*** Opening SOURCE INFORMATION ***
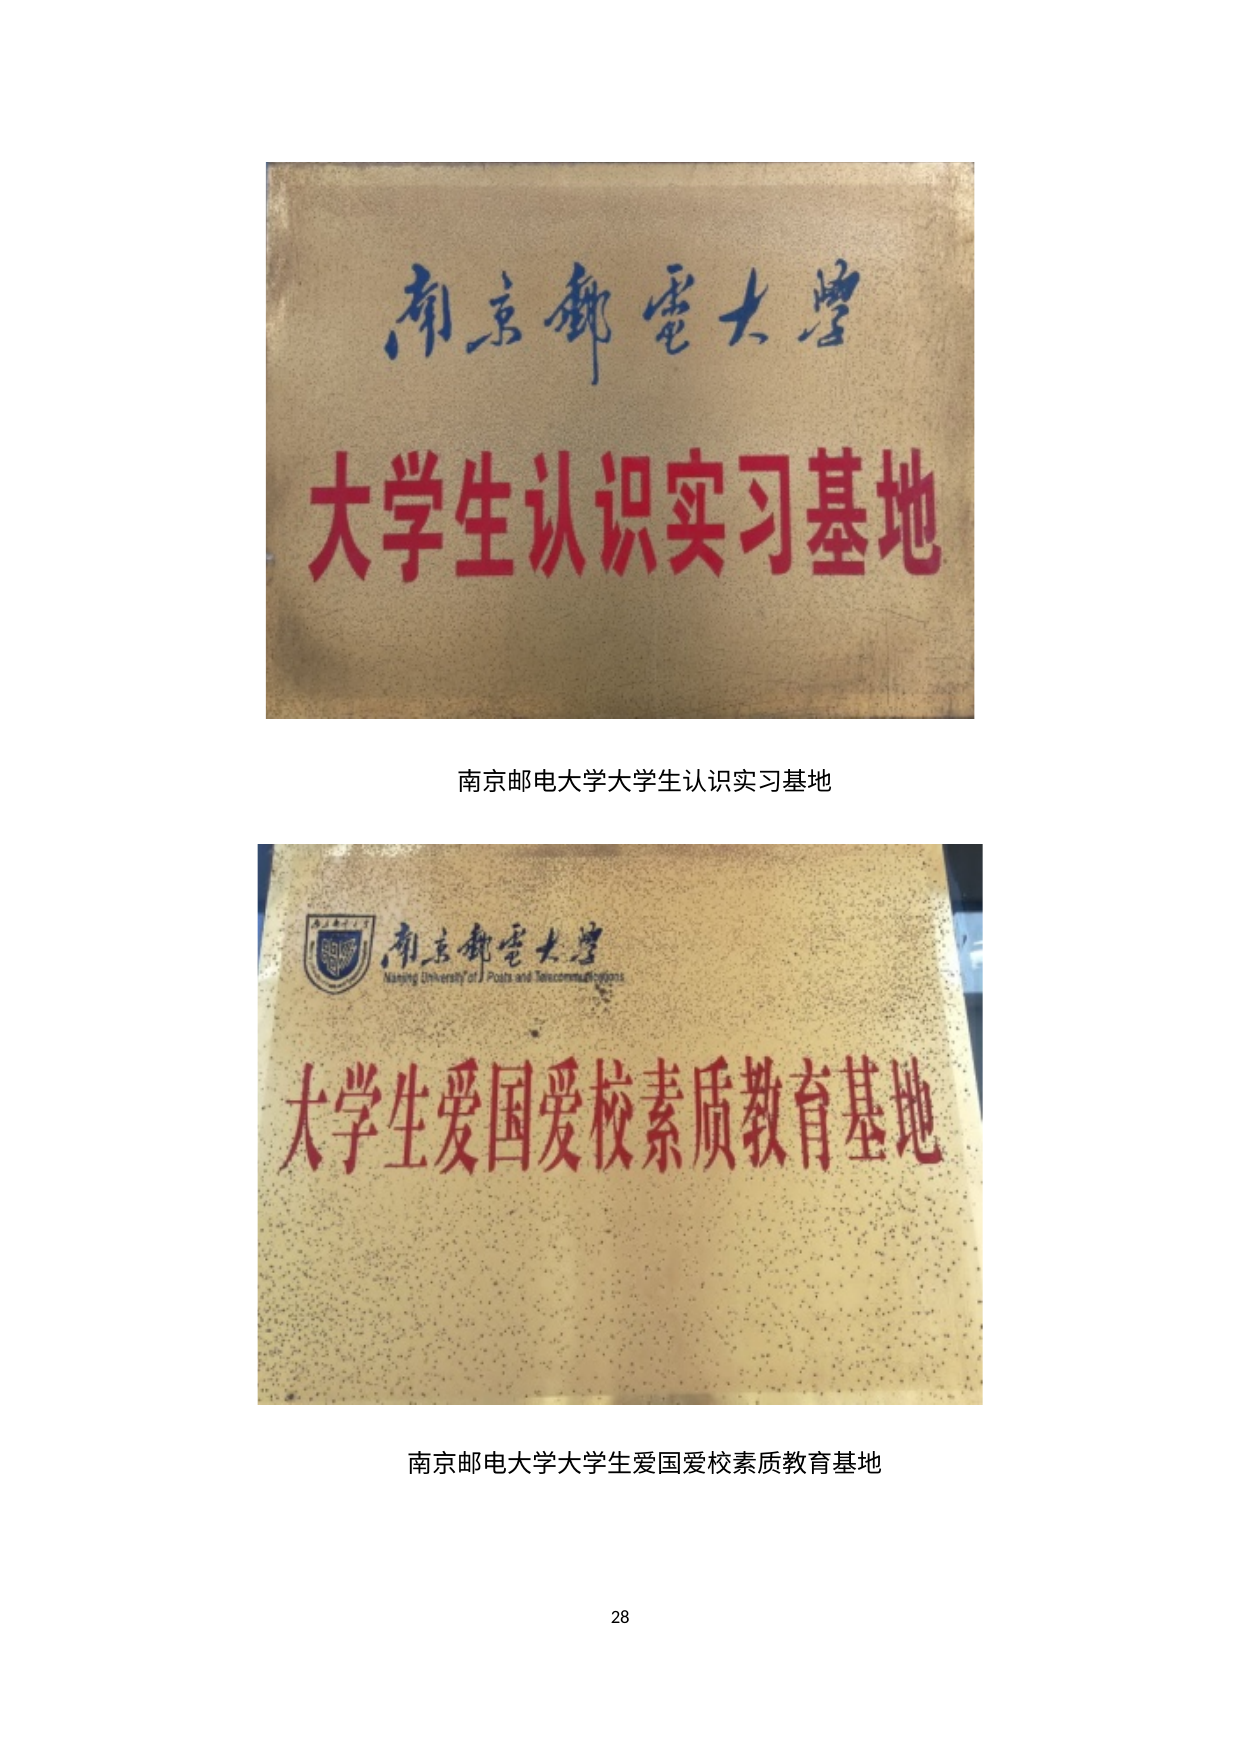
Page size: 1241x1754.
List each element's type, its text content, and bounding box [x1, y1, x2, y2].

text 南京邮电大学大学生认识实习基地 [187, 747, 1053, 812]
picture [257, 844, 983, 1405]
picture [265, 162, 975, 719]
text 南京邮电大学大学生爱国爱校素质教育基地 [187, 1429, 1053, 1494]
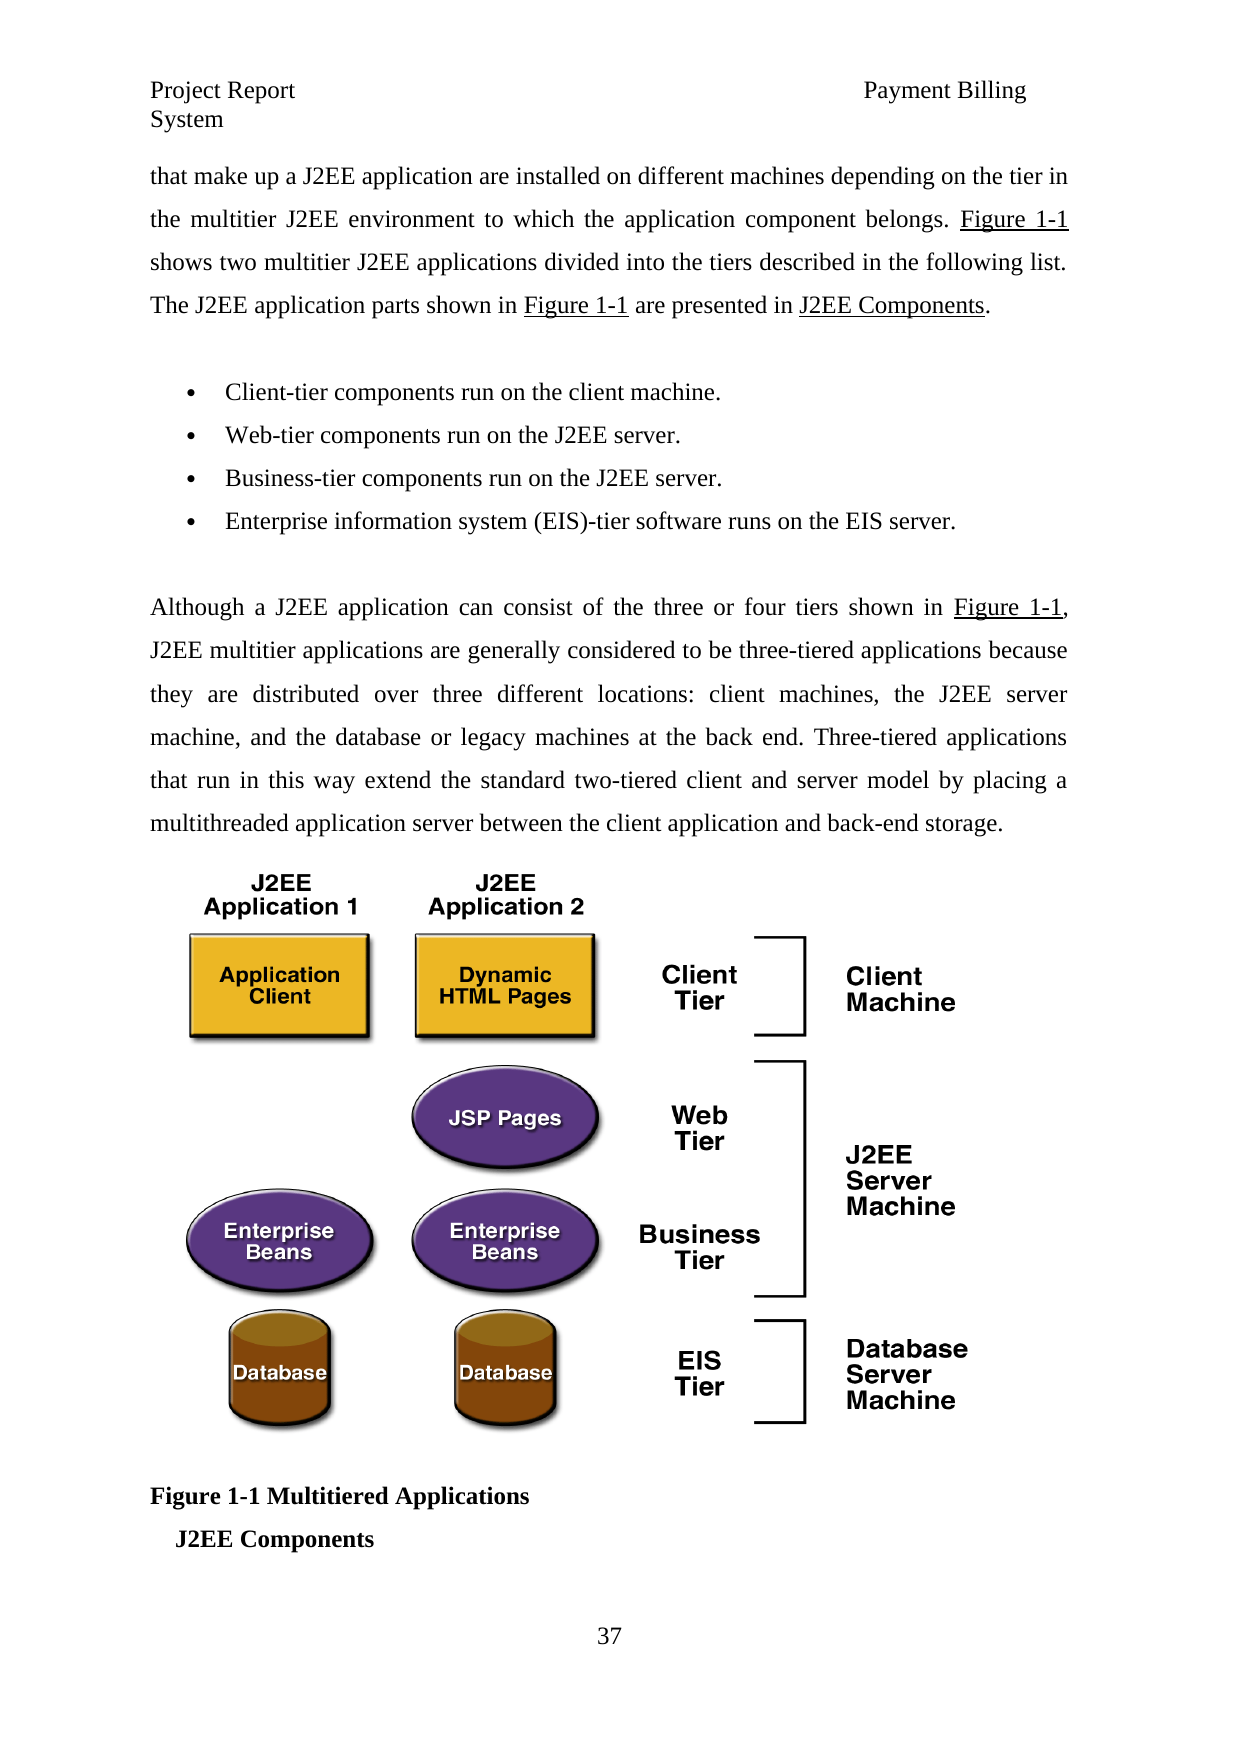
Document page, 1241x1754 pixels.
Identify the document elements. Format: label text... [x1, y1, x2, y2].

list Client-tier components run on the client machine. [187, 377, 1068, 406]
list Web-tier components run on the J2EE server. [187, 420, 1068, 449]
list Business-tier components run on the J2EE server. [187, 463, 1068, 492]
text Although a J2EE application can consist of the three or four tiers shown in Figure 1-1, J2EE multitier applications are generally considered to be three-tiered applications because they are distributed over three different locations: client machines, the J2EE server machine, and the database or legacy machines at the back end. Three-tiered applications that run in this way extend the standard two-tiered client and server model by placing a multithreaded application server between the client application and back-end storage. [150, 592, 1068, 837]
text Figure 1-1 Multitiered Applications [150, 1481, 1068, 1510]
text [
*** Closing SOURCE INFORMATION ***
#### [EXERCISE OBJECTIVE]
Restate the records in full and word for word, but keep the pictures out.

#### [YOUR RESPONSE]
Page size: 1241x1754.
List each element's type, its text content, and bounding box [x1, y1, x2, y2].

text 南京邮电大学大学生认识实习基地 [187, 747, 1053, 812]
picture [257, 844, 983, 1405]
picture [265, 162, 975, 719]
text 南京邮电大学大学生爱国爱校素质教育基地 [187, 1429, 1053, 1494]
Document page, 1241x1754 pixels.
Identify the document elements. Format: label text... [x1, y1, x2, y2].

list Client-tier components run on the client machine. [187, 377, 1068, 406]
list Web-tier components run on the J2EE server. [187, 420, 1068, 449]
list Business-tier components run on the J2EE server. [187, 463, 1068, 492]
text Although a J2EE application can consist of the three or four tiers shown in Figure 1-1, J2EE multitier applications are generally considered to be three-tiered applications because they are distributed over three different locations: client machines, the J2EE server machine, and the database or legacy machines at the back end. Three-tiered applications that run in this way extend the standard two-tiered client and server model by placing a multithreaded application server between the client application and back-end storage. [150, 592, 1068, 837]
text Figure 1-1 Multitiered Applications [150, 1481, 1068, 1510]
text [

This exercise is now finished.